Getting directly behind someone or on another swimmer’s hip can keep you at your race pace without having to work as hard. I always tell my athletes to look for bubbles and don’t swim so close that you are constantly hitting their feet. Also, it’s important to remember that you should still sight for yourself; don’t just follow the feet in front of you as there’s no guarantee the swimmer is staying on course.
#7: Bilateral breathing
This is best practiced in the pool during warm-up or within a few main sets. It feels awkward at first but is well worth the effort. Bilateral breathing refers to breathing either side (i.e., not just to your left or right). It is invaluable as quite often in a race you’ll need to be able to breathe to both sides due to conditions or drafting.

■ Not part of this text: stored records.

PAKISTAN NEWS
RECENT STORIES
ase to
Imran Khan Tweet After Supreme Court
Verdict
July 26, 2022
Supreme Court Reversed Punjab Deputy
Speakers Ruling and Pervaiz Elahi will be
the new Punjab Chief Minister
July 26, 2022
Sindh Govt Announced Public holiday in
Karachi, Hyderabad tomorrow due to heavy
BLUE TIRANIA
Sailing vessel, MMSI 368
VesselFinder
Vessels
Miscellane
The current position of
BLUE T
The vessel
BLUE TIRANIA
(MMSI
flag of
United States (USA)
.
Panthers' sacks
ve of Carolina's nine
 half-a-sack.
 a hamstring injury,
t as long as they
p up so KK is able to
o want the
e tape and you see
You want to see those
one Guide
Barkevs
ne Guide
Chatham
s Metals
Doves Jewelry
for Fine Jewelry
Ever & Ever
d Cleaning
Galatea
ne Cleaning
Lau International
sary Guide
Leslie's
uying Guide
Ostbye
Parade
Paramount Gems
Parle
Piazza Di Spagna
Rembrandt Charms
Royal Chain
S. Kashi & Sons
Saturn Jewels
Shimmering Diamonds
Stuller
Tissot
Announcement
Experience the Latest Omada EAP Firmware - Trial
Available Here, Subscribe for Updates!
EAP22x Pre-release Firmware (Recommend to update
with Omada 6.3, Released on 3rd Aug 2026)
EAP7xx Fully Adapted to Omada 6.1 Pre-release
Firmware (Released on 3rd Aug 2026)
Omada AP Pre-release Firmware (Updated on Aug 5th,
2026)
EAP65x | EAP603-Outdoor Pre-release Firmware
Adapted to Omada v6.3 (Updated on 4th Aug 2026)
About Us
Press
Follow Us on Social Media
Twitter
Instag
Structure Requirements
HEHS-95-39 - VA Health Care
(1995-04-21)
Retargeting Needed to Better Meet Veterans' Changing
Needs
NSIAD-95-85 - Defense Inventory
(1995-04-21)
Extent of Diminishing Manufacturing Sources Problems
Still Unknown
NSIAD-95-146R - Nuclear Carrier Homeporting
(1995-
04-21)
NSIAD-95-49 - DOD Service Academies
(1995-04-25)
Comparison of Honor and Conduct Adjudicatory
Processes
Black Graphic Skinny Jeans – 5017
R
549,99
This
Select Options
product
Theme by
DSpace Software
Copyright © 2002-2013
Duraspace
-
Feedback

#8: Rounding the Buoy Drill
As you approach the buoy, try to cut the turn as tightly as possible (even if you have to use short quick strokes), and practice maneuvering as smoothly and quickly as you can, ideally with some training buddies so you get used to the close proximity of other swimmers. Be careful not to drop your legs/hips too much and kill all of your speed; you should aim to swim around the buoy as quickly as possible. You can also try doing a 360-degree turn with a few strokes of backstroke at the turnaround.
#9: Safety Swim Drill
This can be easy breaststroke, easy sculling, side stroke, or swimming easy with your head out of the water. This is your go-to stroke if you are tired, are feeling anxious, or just need a few strokes of rest during your race.
#10: Wetsuit Drill
Practice getting out of the water and taking off your wetsuit in the quickest time possible. It helps to have someone time you and/or race with training buddies. As you run to the shore out of the lake or ocean, put your goggles on your head while unzipping your wetsuit to your waist. Run with the wetsuit at waist length until you get to T1. Practice pulling the suit down and stepping out of it quickly.